Angina Pectoris (Stable Angina); Causes, Symptoms, and Treatment

Treatment of angina pectoris

Treatment of angina is a multi-modality therapy, which means that a combination of lifestyle and diet modifications with drugs and even interventions may be needed simultaneously to achieve an optimal quality of life.

Management of risk factors is essential and includes:

  • Control of hypertension and diabetes through medications dramatically reduces the progression of angina.
  • Smoking cessation is a must for all angina patients, as the relationship between coronary artery disease and smoking is direct enough to necessitate absolute smoking cessation.
  • Weight reduction is also very important. Maintaining a BMI (Body Mass Index) below the threshold of obesity (30) has a terrific effect on the outcome of angina.
  • Maintaining a healthy lifestyle with regular exercise and a healthy diet. Exercises like running, swimming, or even walking tend to improve the heart’s health, prevent and help control hypertension, and even reverse atherosclerosis.

Controlling the risk factors may be sufficient in mild conditions with minimal symptoms and limitations of daily activities, but when the condition progresses and reduces the quality of life of the patient, medications and interventions become necessary.

Medications include:

› Vasodilators

Vasodilation is increasing the calibre of blood vessels, thus increasing blood flow and oxygen delivery to a specific organ. In angina, they act mainly on the coronaries to help supply the heart with more blood, decreasing the discomfort. The most commonly used family of drugs for this purpose are called Nitrates, and they are either taken in the form of tablets orally for long term effect or sublingually for quick relief of the angina attack. The sublingual route is so rapid that the patient observes and improvement of his condition within a few minutes. They are usually safe unless the patient has a liability to develop hypotension. Never self-medicate with nitrates, as they can interact with many drugs controlling blood pressure and those used for erectile dysfunction like Viagra.

› Beta-blockers

They are a class of drugs that work by inhibiting the effect of the hormone epinephrine, leading to a slowing of heartbeats and decreasing the oxygen needs of the heart. They also lower blood pressure and help relax the muscles of the coronary arteries leading to improved blood flow.

› Aspirin

Aspirin is an anti-platelet drug, meaning that it prevents the aggregation of platelets, thereby decreasing the risk of blood clots in the narrowed arteries. Other antiplatelet drugs may be used, as in Clopidogrel, which works by a different mechanism than aspirin, but eventually achieves the same effect.

› Statins

Statins are a group of drugs that work by inhibiting the formation of cholesterol in your liver, reducing the level of circulating cholesterol in the blood, and therefore slowing and reversing atherosclerosis.

› Calcium channel blockers

Muscles need calcium to contract, and when the calcium is antagonized, it helps relax those muscles.

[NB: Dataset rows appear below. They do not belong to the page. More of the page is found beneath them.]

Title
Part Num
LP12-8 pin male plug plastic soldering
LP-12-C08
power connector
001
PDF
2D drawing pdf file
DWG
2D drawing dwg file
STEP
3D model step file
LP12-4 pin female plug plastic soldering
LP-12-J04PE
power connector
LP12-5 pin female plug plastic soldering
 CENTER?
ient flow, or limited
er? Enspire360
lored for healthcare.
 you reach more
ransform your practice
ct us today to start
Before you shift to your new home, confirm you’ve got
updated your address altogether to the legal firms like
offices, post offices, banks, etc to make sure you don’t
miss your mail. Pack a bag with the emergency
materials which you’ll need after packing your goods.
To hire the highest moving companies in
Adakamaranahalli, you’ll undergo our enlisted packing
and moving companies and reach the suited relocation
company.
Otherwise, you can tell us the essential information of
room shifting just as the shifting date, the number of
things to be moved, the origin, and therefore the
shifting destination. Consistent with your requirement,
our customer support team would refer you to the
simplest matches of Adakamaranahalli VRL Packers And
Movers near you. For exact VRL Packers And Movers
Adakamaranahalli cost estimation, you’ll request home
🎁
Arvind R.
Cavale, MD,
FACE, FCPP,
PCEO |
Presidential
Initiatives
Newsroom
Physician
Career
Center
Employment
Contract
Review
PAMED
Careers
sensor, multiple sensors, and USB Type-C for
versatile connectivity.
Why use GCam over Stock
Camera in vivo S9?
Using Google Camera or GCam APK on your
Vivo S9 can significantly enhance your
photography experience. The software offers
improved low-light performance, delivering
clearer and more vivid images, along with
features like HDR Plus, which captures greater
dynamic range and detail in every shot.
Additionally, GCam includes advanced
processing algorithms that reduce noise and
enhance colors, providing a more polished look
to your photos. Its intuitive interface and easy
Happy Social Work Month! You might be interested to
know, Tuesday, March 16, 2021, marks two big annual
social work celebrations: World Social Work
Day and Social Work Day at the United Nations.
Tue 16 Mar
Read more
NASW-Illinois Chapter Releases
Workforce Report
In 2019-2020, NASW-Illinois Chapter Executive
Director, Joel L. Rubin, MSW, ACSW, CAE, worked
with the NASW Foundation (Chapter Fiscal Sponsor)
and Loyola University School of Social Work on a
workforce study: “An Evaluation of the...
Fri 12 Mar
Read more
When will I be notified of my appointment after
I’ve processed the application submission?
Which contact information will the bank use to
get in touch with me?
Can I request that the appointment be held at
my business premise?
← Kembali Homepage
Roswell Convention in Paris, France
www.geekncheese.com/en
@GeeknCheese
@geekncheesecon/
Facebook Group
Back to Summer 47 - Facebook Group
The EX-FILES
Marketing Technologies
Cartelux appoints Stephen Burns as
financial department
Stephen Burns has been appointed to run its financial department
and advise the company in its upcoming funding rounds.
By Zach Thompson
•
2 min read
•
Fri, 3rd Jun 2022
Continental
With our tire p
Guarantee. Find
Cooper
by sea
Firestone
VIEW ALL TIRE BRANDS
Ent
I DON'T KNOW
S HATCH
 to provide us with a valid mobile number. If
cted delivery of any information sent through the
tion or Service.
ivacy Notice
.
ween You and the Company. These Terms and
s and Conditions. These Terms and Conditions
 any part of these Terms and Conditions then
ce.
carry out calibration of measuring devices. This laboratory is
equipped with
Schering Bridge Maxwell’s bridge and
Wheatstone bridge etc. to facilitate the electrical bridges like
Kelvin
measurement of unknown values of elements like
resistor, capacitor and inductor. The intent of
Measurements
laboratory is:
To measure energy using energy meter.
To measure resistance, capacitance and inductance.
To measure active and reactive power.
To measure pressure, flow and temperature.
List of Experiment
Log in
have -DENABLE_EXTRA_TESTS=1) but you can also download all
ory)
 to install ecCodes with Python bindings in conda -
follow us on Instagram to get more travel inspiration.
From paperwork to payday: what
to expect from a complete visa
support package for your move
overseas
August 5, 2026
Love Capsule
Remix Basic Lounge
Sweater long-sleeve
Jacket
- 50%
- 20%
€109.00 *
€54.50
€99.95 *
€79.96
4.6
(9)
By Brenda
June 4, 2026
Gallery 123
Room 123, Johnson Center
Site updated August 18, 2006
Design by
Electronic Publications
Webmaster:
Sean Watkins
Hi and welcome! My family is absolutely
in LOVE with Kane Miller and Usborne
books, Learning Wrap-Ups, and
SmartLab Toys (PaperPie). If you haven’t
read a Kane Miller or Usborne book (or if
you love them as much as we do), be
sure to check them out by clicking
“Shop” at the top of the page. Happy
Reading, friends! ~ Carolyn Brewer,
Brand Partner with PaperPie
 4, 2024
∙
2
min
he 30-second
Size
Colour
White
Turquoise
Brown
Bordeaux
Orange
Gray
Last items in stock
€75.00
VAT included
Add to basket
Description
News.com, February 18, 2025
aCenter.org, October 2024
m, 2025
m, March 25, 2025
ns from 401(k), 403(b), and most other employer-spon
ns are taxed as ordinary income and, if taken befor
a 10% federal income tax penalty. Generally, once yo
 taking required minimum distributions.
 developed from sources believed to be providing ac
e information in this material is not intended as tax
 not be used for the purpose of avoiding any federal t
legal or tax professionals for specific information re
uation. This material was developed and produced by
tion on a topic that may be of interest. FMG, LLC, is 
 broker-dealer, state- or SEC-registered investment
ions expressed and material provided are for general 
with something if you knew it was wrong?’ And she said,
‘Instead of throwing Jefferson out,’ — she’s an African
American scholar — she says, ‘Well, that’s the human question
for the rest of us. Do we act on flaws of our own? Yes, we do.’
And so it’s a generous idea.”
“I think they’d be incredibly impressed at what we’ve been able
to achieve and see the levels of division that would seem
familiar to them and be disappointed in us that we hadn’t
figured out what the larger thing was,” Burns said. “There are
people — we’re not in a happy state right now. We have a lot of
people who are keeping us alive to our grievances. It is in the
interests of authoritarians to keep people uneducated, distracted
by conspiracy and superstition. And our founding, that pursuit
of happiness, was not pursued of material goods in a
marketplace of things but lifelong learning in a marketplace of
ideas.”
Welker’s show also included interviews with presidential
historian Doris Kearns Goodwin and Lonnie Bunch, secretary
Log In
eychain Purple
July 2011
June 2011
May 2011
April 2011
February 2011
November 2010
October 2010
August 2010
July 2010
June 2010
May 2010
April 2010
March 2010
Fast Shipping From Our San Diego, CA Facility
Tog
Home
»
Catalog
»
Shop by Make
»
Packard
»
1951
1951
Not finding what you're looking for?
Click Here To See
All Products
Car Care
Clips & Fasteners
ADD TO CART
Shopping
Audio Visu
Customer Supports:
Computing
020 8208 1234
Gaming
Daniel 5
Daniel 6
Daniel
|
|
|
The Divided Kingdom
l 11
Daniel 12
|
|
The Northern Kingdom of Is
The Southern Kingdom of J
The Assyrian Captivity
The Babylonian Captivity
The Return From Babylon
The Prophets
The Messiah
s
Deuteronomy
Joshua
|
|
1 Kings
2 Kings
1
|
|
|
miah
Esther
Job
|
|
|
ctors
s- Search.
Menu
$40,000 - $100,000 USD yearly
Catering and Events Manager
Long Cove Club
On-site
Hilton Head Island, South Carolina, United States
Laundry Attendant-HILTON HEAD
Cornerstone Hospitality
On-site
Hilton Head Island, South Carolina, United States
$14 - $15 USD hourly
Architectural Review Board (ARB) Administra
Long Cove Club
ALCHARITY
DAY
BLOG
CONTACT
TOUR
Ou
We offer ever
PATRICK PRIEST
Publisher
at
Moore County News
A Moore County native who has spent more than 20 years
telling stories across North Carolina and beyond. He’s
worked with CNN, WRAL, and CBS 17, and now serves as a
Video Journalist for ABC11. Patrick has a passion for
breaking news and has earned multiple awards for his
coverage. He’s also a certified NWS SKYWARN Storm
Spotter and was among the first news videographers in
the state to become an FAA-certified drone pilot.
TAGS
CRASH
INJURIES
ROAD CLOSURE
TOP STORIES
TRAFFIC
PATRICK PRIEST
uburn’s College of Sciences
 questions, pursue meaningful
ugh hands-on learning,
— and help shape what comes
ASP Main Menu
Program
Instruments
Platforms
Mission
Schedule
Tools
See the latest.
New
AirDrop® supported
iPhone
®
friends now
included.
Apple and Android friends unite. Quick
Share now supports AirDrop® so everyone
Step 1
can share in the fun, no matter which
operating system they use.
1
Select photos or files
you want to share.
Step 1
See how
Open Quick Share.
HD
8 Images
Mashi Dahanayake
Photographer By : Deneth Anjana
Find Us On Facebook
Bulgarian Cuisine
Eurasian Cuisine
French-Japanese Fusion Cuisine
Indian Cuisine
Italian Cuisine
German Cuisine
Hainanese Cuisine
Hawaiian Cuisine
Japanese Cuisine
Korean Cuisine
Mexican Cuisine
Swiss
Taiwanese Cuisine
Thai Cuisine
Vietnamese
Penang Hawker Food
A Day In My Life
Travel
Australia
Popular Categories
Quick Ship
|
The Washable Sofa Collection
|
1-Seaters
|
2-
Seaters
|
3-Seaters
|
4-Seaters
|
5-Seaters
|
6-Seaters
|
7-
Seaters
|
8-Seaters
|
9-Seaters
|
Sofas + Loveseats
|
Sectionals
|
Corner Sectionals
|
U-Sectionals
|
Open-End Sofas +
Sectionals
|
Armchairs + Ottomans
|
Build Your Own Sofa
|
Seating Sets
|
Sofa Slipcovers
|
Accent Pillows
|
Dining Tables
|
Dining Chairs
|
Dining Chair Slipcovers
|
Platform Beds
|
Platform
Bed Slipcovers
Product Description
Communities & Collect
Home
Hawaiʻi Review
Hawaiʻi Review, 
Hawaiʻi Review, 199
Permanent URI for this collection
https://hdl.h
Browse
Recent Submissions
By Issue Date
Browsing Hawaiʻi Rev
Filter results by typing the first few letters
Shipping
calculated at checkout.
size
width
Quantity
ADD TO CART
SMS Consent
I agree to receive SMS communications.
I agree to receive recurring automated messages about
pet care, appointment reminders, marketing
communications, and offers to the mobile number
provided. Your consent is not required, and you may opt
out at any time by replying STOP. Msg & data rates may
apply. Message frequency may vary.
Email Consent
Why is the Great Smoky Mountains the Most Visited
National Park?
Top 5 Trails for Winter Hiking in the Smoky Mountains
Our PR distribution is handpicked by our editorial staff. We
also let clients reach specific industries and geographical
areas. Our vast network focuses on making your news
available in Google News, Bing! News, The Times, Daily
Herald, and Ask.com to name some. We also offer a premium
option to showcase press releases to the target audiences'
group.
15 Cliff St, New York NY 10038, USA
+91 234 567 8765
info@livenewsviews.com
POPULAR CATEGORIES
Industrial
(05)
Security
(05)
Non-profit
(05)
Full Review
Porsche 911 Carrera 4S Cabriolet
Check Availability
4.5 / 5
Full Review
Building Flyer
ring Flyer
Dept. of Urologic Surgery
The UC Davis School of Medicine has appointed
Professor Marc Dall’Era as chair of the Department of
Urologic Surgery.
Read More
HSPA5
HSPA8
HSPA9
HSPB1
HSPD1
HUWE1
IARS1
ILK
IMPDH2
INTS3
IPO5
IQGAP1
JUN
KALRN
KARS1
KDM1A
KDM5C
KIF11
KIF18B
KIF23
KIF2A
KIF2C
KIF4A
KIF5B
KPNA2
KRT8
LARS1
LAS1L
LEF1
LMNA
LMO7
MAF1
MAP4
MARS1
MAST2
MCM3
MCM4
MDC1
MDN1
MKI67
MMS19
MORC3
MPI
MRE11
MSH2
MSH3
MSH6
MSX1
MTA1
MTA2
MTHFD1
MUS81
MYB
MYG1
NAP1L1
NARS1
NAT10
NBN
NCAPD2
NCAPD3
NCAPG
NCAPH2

In the case of angina, we use calcium channel blockers to help relax the blood vessels, relaxing the heart, and leading to improved blood flow to the heart muscle.

› Ranolazine

It is a relatively novel drug that acts by reducing the tension of the heart muscle, and therefore decreasing its oxygen demand. It may be used alone or in combination with other drugs, such as nitrates, beta-blockers and calcium channel blockers.


Although medical therapy with lifestyle modifications are usually sufficient in most cases, interventions, whether surgical or less invasive approaches, may be necessary in advanced cases.

Options for management in such cases include:

A. Percutaneous Coronary Intervention (PCI)

It is sometimes called angioplasty, and it involves inserting a catheter, which is a tube-like structure into your blood vessels. The usual choices are either vessel of the thigh (the femoral artery or vein) or those of the forearm (the radial artery). Afterward, the catheter goes with or against the bloodstream until reaching the heart’s blood vessels (the coronaries), the doctor then inflates a balloon at the tip of the catheter to widen the narrowed part of the blood vessel. This is usually followed by the insertion of a stent (metal or biologic mesh-like structure that keeps the blood vessels distended). The percutaneous coronary intervention has become the mainstay invasive technique in Cardiology and has largely replaced open-heart surgeries in many cases. It has much fewer complications and patients regain their normal lifestyle faster than open-heart surgeries.

B. Coronary Artery Bypass Surgery

Coronary artery bypass surgery or CABG is an open-heart surgery that is indicated in some cases of angina, as in narrowing of more than one main coronary artery or reduction of the lumen in the left coronary. As the name implies, it involves “bypassing” the narrow arteries by creating a new route for the blood instead of the narrow segment. This new route is a graft or a “piece of an artery or vein” taken from the calves (saphenous vein), forearms (radial artery) or chest (internal mammary artery) of patients. Artery grafts tend to be better than venous in terms of longevity, while veins are the most commonly used as they are easier to get and provide enough length for more than one graft. CABG surgery has the same complications of all open-heart surgeries, and therefore its use is steadily decreasing.